On Tue, 2006-01-10 at 17:21 -0500, Tom Lane wrote:
> Simon Riggs <simon@2ndquadrant.com> writes:
> > I think its OK to use the MCV, but I have a problem with the current
> > heuristics: they only work for randomly generated strings, since the
> > selectivity goes down geometrically with length.
>
> We could certainly use a less aggressive curve for that. You got a
> specific proposal?
non-left anchored LIKE is most likely going to be used with
unstructured, variable length data - else we might use SUBSTRING
instead. My proposal would be to assume that LIKE is acting on human
language text data.
I considered this a while back, but wrote it off in favour of dynamic
sampling - but it's worth discussing this to see whether we can improve
on things without that.
Here's one of the links I reviewed previously:
http://www.ling.lu.se/persons/Joost/Texts/studling.pdf
Sigurd et al [2004]
This shows word frequency distribution peaks at 3 letter/2 phoneme
words, then tails off exponentially after that.
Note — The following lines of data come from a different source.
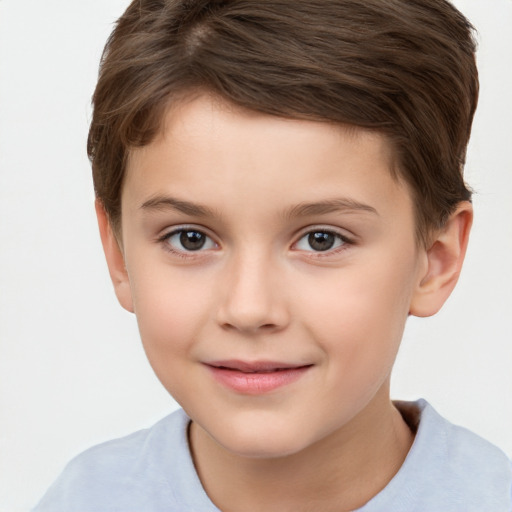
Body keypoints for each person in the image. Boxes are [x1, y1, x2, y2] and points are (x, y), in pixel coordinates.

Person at [33, 0, 512, 510]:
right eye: (190, 238)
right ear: (120, 255)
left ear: (435, 260)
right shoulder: (83, 498)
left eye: (321, 239)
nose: (249, 308)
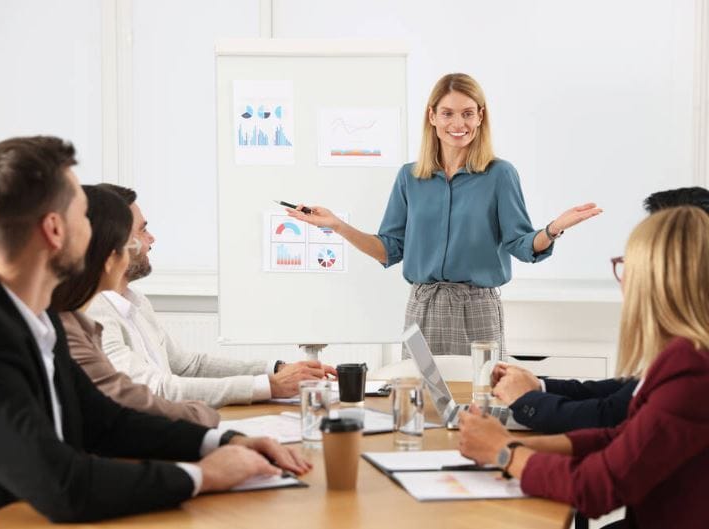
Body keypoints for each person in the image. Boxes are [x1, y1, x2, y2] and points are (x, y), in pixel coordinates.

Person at [0, 136, 310, 525]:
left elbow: (105, 422)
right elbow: (63, 484)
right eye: (84, 217)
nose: (99, 235)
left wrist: (221, 441)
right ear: (55, 230)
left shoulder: (37, 315)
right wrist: (204, 476)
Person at [287, 73, 601, 358]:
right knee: (421, 397)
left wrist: (553, 229)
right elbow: (389, 250)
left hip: (477, 309)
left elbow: (520, 244)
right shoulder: (410, 177)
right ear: (432, 116)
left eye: (468, 113)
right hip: (422, 307)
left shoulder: (500, 175)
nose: (458, 123)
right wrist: (337, 225)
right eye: (448, 113)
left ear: (480, 117)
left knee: (480, 395)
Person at [457, 206, 709, 529]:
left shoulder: (692, 373)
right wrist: (506, 444)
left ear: (659, 282)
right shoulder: (685, 357)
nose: (622, 280)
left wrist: (505, 452)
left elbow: (596, 488)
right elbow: (618, 438)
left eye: (627, 267)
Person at [85, 184, 337, 409]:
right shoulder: (93, 313)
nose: (151, 238)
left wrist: (276, 370)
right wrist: (269, 386)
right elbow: (156, 389)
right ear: (114, 244)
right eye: (142, 230)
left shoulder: (136, 302)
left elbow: (189, 366)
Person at [491, 186, 709, 434]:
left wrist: (524, 406)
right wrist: (538, 387)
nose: (628, 278)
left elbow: (610, 416)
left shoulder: (691, 358)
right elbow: (625, 393)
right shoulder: (687, 343)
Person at [51, 185, 219, 427]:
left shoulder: (78, 322)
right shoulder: (80, 320)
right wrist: (208, 422)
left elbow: (127, 402)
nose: (148, 241)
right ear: (110, 257)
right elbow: (137, 397)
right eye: (139, 234)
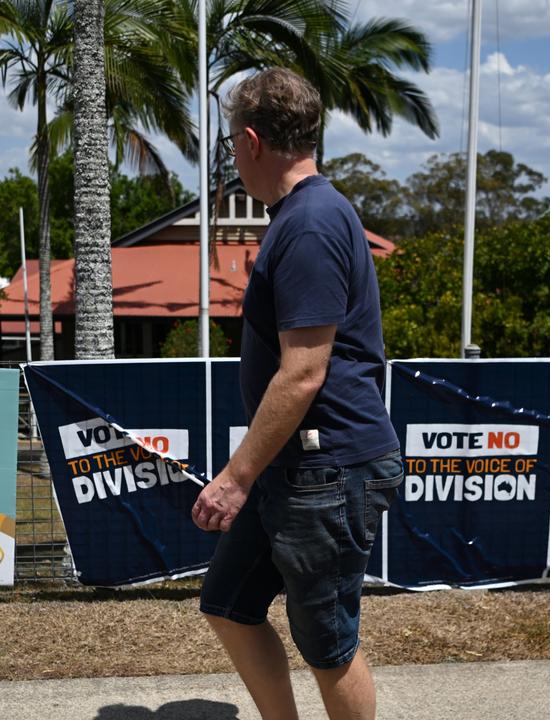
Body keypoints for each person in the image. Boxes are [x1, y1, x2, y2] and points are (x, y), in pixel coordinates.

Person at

Clearly when search string > 3 then the selectivity must tail off
exponentially also, since we couldn't find words shorter than the search
string itself. The search string might be a phrase, but it seems
reasonable to assume that phrases also drop off in frequency according
to length. It is difficult to decide what to do at len=2 or len=3, and I
would be open to various thoughts, but would default to keeping
like_selectivity as it is now.
Sigurd et al show that word length tails off at 0.7^Len beyond Len=3, so
selectivity FIXED_CHAR_SEL should not be more than 0.7, but I see no
evidence for it being as low as 0.2 (from the published results). For
simplicity, where Len > 3, I would make the tail off occur with factor
0.5, rather than 0.2.
We could see a few more changes from those results, but curbing the
aggressive tail off would be a simple and easy act.
Best Regards, Simon Riggs